I have reviewed the transcript of the proceedings in which defendant agreed to the stipulated bench trial and, while the trial court attempted to ensure that the process was knowing and voluntary, I cannot say that defendant was properly admonished pursuant to Supreme Court Rule 402. For example, the trial court failed to tell defendant she was giving up her right to a jury trial if she proceeded in this manner. The instant case presents a unique factual basis. A borderline mentally retarded woman with a 75 IQ, who suffers clinical depression and has auditory hallucinations, was charged with and convicted of the first-degree murder of her infant son. While we previously decided, for purposes of double jeopardy, that the evidence at the first trial supported a finding of guilt on the charge of first-degree murder, another trier of fact could determine that defendant did not have the requisite state of mind to support a conviction for first-degree murder and find instead that defendant is guilty of involuntary manslaughter. After a thorough review of the record, I agree with defendant that what transpired after remand was not a stipulated bench trial but, rather, a guilty plea in which defendant’s valid defenses were not preserved. Accordingly, defendant was entitled to full Rule 402 admonitions. Since the participants were operating under the assumption that the proceeding was a stipulated bench trial, those admonitions were not given.

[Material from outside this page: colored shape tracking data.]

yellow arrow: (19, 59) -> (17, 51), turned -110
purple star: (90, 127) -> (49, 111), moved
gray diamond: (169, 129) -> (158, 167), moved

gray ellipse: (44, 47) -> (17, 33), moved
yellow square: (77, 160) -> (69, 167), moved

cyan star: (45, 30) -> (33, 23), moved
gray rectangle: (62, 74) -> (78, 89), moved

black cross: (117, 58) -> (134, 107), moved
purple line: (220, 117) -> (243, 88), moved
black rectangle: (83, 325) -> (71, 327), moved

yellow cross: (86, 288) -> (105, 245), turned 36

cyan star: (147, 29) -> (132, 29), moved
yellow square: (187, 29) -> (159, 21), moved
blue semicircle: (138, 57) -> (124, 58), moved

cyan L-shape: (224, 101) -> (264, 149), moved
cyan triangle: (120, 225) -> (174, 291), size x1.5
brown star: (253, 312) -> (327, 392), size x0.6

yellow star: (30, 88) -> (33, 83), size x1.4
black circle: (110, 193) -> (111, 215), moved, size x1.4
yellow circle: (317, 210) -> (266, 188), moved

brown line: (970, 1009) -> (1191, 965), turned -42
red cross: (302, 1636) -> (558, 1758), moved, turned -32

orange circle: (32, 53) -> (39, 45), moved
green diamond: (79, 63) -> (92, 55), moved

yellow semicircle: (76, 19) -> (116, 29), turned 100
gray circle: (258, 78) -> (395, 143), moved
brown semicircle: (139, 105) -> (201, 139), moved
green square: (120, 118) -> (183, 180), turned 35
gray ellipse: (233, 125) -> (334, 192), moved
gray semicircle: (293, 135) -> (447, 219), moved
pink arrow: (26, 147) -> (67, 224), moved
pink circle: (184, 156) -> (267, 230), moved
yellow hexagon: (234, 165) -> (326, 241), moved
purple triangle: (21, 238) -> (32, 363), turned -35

On this basis, I agree with my colleagues that a reversal and remand is in order for the purpose of having a proceeding that fits into one of several clear categories: either a trial (bench or jury), a stipulated bench trial with effective preservation of claimed errors, or a guilty plea with appropriate admonitions to defendant. I therefore agree with the ultimate disposition of the majority — reversal and remand for further and appropriate proceedings, but I consider that we need not reach the issues upon which my colleagues base their decision.